● Goal of the exercise
Copy out the stretch of the rows below, from the line containing "scientific name: Gladiolus magnificus" through the end of the rows, with both ends included and every line reproduced word for word.

* begin Provided data *

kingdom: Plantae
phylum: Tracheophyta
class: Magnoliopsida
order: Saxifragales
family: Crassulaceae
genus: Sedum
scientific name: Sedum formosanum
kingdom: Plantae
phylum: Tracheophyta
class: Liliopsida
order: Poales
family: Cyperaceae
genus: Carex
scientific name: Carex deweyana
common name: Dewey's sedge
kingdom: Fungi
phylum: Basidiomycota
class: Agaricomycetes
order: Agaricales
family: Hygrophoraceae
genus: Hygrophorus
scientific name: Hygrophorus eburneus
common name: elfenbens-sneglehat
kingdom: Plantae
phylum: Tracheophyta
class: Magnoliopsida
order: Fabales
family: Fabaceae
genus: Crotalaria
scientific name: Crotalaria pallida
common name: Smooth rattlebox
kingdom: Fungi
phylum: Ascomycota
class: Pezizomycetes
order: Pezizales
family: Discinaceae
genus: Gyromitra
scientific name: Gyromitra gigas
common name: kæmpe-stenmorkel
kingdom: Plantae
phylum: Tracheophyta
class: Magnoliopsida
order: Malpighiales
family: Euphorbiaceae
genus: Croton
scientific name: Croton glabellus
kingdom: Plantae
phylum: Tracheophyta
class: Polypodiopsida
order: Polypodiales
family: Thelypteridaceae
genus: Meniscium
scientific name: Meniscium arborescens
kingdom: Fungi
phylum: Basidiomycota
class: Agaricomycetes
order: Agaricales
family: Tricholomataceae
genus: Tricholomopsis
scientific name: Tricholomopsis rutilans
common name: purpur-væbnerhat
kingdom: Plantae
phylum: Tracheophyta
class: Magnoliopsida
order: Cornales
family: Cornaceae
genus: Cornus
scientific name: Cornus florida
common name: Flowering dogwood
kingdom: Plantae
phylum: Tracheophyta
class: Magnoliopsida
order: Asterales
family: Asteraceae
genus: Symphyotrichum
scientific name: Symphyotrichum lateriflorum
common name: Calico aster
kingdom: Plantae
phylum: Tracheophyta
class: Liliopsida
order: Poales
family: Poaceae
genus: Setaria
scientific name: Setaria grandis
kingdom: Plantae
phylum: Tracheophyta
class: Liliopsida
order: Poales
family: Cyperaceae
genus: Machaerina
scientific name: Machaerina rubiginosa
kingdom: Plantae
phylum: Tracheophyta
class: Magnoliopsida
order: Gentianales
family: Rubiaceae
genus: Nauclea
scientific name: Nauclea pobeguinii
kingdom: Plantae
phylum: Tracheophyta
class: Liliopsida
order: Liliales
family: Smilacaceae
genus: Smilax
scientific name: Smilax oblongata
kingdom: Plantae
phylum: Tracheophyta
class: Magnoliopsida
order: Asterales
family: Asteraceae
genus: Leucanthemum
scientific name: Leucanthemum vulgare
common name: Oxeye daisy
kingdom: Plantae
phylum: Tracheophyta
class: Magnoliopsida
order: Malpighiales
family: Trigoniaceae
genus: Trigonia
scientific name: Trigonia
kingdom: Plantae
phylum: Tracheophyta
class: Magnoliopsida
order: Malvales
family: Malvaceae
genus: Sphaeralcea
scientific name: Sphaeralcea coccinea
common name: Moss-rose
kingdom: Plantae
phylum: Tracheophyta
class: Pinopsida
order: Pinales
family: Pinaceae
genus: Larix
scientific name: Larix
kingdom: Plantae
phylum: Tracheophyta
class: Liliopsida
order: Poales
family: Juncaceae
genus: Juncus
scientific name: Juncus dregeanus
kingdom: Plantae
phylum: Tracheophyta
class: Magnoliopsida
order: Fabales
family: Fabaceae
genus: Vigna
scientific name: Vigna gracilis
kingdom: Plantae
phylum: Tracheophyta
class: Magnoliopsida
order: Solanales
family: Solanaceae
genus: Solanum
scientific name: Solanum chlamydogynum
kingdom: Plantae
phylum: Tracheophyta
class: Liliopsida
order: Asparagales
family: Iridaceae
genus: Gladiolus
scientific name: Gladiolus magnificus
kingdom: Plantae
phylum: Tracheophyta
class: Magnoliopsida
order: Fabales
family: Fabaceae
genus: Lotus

* end Provided data *

● Correct result
scientific name: Gladiolus magnificus
kingdom: Plantae
phylum: Tracheophyta
class: Magnoliopsida
order: Fabales
family: Fabaceae
genus: Lotus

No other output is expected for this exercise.